Brief:
Give again, word for word, every line in the entries below from the line with "9: (104, 131, 1.83)" up to and including the line with "49: (98, 97, 1.91)", and no other line.

The data:
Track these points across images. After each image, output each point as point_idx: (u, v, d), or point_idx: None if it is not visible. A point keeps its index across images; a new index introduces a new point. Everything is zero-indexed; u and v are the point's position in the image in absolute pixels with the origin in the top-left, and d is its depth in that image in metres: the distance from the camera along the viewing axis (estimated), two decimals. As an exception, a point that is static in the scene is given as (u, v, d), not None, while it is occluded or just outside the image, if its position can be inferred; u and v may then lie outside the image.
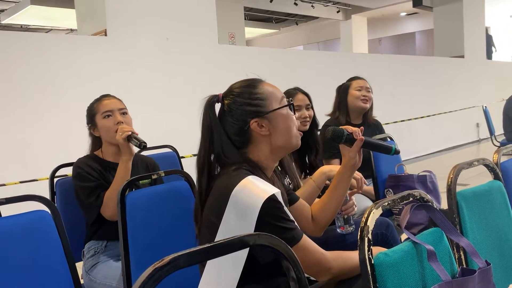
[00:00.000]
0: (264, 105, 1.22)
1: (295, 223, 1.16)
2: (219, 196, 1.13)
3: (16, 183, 2.82)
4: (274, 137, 1.22)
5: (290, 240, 1.12)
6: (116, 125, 1.80)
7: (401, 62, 7.71)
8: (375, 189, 2.29)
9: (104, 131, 1.83)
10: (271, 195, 1.09)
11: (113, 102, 1.87)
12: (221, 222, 1.10)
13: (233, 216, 1.09)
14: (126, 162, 1.75)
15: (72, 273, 1.27)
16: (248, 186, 1.10)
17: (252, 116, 1.20)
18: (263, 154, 1.23)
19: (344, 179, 1.37)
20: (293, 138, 1.25)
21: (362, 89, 2.61)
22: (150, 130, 3.84)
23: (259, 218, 1.07)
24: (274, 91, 1.26)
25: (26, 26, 12.96)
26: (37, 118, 3.33)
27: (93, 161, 1.83)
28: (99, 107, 1.85)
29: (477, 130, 8.72)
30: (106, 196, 1.71)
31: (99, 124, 1.83)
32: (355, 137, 1.33)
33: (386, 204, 0.90)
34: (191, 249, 0.59)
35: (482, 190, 1.29)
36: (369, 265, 0.83)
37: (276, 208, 1.11)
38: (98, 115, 1.84)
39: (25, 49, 3.39)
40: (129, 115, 1.90)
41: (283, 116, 1.23)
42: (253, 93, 1.23)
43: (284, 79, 5.36)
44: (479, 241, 1.21)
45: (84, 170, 1.77)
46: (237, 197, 1.09)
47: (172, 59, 4.22)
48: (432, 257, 0.91)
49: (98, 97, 1.91)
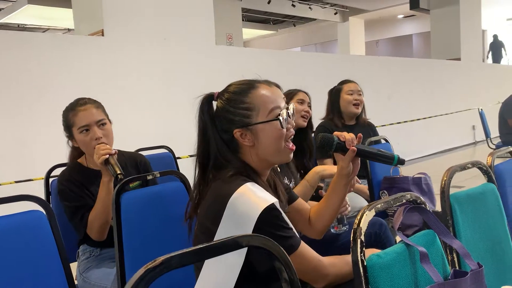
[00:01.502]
0: (249, 116, 1.17)
1: (293, 230, 1.15)
2: (216, 202, 1.11)
3: (11, 183, 2.81)
4: (258, 149, 1.18)
5: (288, 248, 1.11)
6: (94, 140, 1.66)
7: (398, 64, 7.73)
8: (370, 190, 2.30)
9: (82, 145, 1.72)
10: (270, 205, 1.07)
11: (89, 113, 1.69)
12: (217, 229, 1.09)
13: (231, 224, 1.08)
14: (107, 183, 1.62)
15: (66, 273, 1.26)
16: (246, 194, 1.08)
17: (236, 126, 1.17)
18: (252, 161, 1.21)
19: (339, 187, 1.32)
20: (279, 152, 1.20)
21: (354, 93, 2.67)
22: (147, 131, 3.86)
23: (257, 228, 1.06)
24: (266, 100, 1.19)
25: (23, 25, 12.93)
26: (33, 117, 3.32)
27: (76, 172, 1.73)
28: (75, 120, 1.69)
29: (473, 132, 8.75)
30: (89, 219, 1.64)
31: (76, 138, 1.71)
32: (347, 146, 1.25)
33: (379, 205, 0.91)
34: (184, 250, 0.59)
35: (475, 193, 1.29)
36: (361, 267, 0.83)
37: (275, 217, 1.10)
38: (74, 128, 1.70)
39: (22, 49, 3.38)
40: (108, 124, 1.75)
41: (268, 130, 1.17)
42: (241, 101, 1.18)
43: (280, 81, 5.38)
44: (472, 243, 1.22)
45: (67, 187, 1.68)
46: (234, 205, 1.07)
47: (169, 60, 4.22)
48: (425, 258, 0.92)
49: (73, 103, 1.74)
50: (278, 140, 1.18)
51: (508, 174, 1.57)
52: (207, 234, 1.12)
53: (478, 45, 9.21)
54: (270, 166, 1.27)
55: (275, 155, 1.20)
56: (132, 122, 3.76)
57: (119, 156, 1.85)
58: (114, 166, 1.57)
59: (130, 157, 1.90)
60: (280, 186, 1.35)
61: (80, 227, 1.68)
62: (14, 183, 2.82)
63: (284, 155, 1.22)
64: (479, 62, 9.29)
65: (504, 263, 1.32)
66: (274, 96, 1.21)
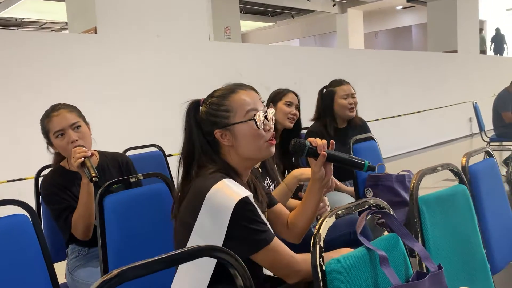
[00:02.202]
0: (227, 117, 1.25)
1: (267, 225, 1.21)
2: (195, 197, 1.19)
3: (3, 182, 2.86)
4: (238, 149, 1.26)
5: (261, 241, 1.17)
6: (70, 143, 1.70)
7: (394, 57, 7.74)
8: (355, 187, 2.34)
9: (61, 150, 1.76)
10: (243, 197, 1.14)
11: (62, 117, 1.73)
12: (195, 222, 1.16)
13: (207, 217, 1.15)
14: (86, 185, 1.66)
15: (51, 275, 1.31)
16: (222, 188, 1.16)
17: (216, 127, 1.26)
18: (233, 160, 1.28)
19: (313, 191, 1.37)
20: (259, 150, 1.27)
21: (348, 97, 2.60)
22: (140, 128, 3.89)
23: (232, 220, 1.13)
24: (244, 103, 1.27)
25: (21, 19, 12.92)
26: (27, 116, 3.36)
27: (58, 175, 1.77)
28: (49, 125, 1.73)
29: (470, 124, 8.77)
30: (73, 221, 1.68)
31: (54, 143, 1.75)
32: (318, 151, 1.30)
33: (339, 212, 0.95)
34: (137, 262, 0.63)
35: (445, 195, 1.34)
36: (320, 271, 0.88)
37: (249, 210, 1.16)
38: (50, 134, 1.74)
39: (15, 47, 3.42)
40: (84, 125, 1.78)
41: (244, 130, 1.25)
42: (221, 104, 1.27)
43: (276, 75, 5.41)
44: (441, 244, 1.26)
45: (49, 190, 1.72)
46: (211, 199, 1.15)
47: (163, 56, 4.24)
48: (384, 262, 0.96)
49: (48, 111, 1.78)
50: (255, 139, 1.26)
51: (483, 174, 1.61)
52: (186, 227, 1.18)
53: (475, 37, 9.20)
54: (251, 165, 1.34)
55: (255, 153, 1.28)
56: (125, 120, 3.80)
57: (101, 157, 1.90)
58: (89, 169, 1.60)
59: (112, 158, 1.93)
60: (260, 190, 1.41)
61: (65, 229, 1.73)
62: (7, 182, 2.87)
63: (265, 151, 1.29)
64: (476, 54, 9.27)
65: (474, 262, 1.37)
66: (252, 100, 1.29)
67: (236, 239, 1.14)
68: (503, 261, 1.58)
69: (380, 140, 2.63)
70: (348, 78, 2.72)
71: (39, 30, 14.07)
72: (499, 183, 1.70)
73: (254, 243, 1.17)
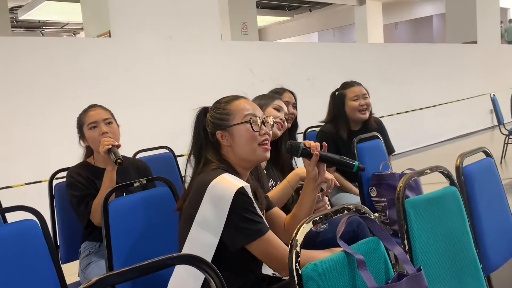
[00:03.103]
0: (227, 119, 1.40)
1: (262, 218, 1.30)
2: (197, 190, 1.30)
3: (22, 185, 2.99)
4: (235, 149, 1.39)
5: (256, 232, 1.26)
6: (100, 135, 1.90)
7: (412, 50, 7.65)
8: (359, 186, 2.37)
9: (90, 141, 1.96)
10: (240, 188, 1.25)
11: (98, 112, 1.96)
12: (196, 213, 1.28)
13: (209, 206, 1.26)
14: (110, 172, 1.87)
15: (60, 277, 1.40)
16: (222, 181, 1.27)
17: (218, 128, 1.40)
18: (232, 160, 1.40)
19: (308, 190, 1.48)
20: (253, 152, 1.38)
21: (359, 98, 2.57)
22: (153, 130, 3.99)
23: (231, 209, 1.23)
24: (243, 108, 1.41)
25: (43, 21, 13.27)
26: (44, 120, 3.50)
27: (84, 169, 1.96)
28: (85, 119, 1.96)
29: (491, 116, 8.61)
30: (94, 205, 1.85)
31: (86, 135, 1.96)
32: (311, 152, 1.42)
33: (317, 218, 1.00)
34: (115, 270, 0.70)
35: (434, 197, 1.36)
36: (296, 275, 0.93)
37: (246, 202, 1.27)
38: (84, 126, 1.96)
39: (33, 53, 3.55)
40: (115, 124, 2.00)
41: (241, 130, 1.38)
42: (223, 108, 1.42)
43: (289, 72, 5.44)
44: (428, 246, 1.29)
45: (75, 179, 1.90)
46: (212, 189, 1.26)
47: (176, 58, 4.33)
48: (362, 265, 1.01)
49: (86, 108, 2.01)
50: (250, 141, 1.38)
51: (478, 175, 1.62)
52: (188, 219, 1.30)
53: (495, 26, 8.97)
54: (248, 167, 1.43)
55: (250, 155, 1.39)
56: (139, 122, 3.90)
57: (124, 160, 2.04)
58: (115, 154, 1.83)
59: (133, 163, 2.13)
60: (260, 193, 1.49)
61: (84, 214, 1.89)
62: (25, 185, 3.01)
63: (259, 155, 1.40)
64: (497, 44, 9.06)
65: (464, 263, 1.39)
66: (252, 107, 1.43)
67: (233, 227, 1.25)
68: (499, 261, 1.60)
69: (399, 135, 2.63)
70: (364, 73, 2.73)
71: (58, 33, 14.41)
72: (496, 183, 1.71)
73: (249, 232, 1.25)
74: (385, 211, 2.24)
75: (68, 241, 2.07)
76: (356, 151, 2.34)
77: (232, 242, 1.27)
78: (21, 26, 13.35)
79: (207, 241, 1.26)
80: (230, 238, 1.27)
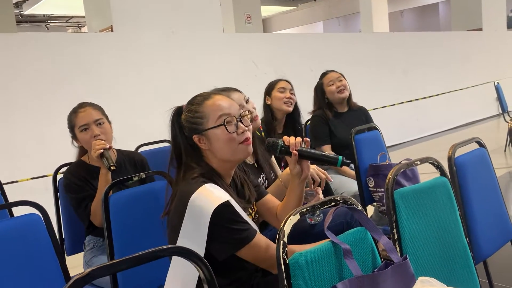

Output:
9: (104, 131, 1.83)
10: (271, 195, 1.09)
11: (113, 102, 1.87)
12: (221, 222, 1.10)
13: (233, 216, 1.09)
14: (126, 162, 1.75)
15: (72, 273, 1.27)
16: (248, 186, 1.10)
17: (252, 116, 1.20)
18: (263, 154, 1.23)
19: (344, 179, 1.37)
20: (293, 138, 1.25)
21: (362, 89, 2.61)
22: (150, 130, 3.84)
23: (259, 218, 1.07)
24: (274, 91, 1.26)
25: (26, 26, 12.96)
26: (37, 118, 3.33)
27: (93, 161, 1.83)
28: (99, 107, 1.85)
29: (477, 130, 8.72)
30: (106, 196, 1.71)
31: (99, 124, 1.83)
32: (355, 137, 1.33)
33: (386, 204, 0.90)
34: (191, 249, 0.59)
35: (482, 190, 1.29)
36: (369, 265, 0.83)
37: (276, 208, 1.11)
38: (98, 115, 1.84)
39: (25, 49, 3.39)
40: (129, 115, 1.90)
41: (283, 116, 1.23)
42: (253, 93, 1.23)
43: (284, 79, 5.36)
44: (479, 241, 1.21)
45: (84, 170, 1.77)
46: (237, 197, 1.09)
47: (172, 59, 4.22)
48: (432, 257, 0.91)
49: (98, 97, 1.91)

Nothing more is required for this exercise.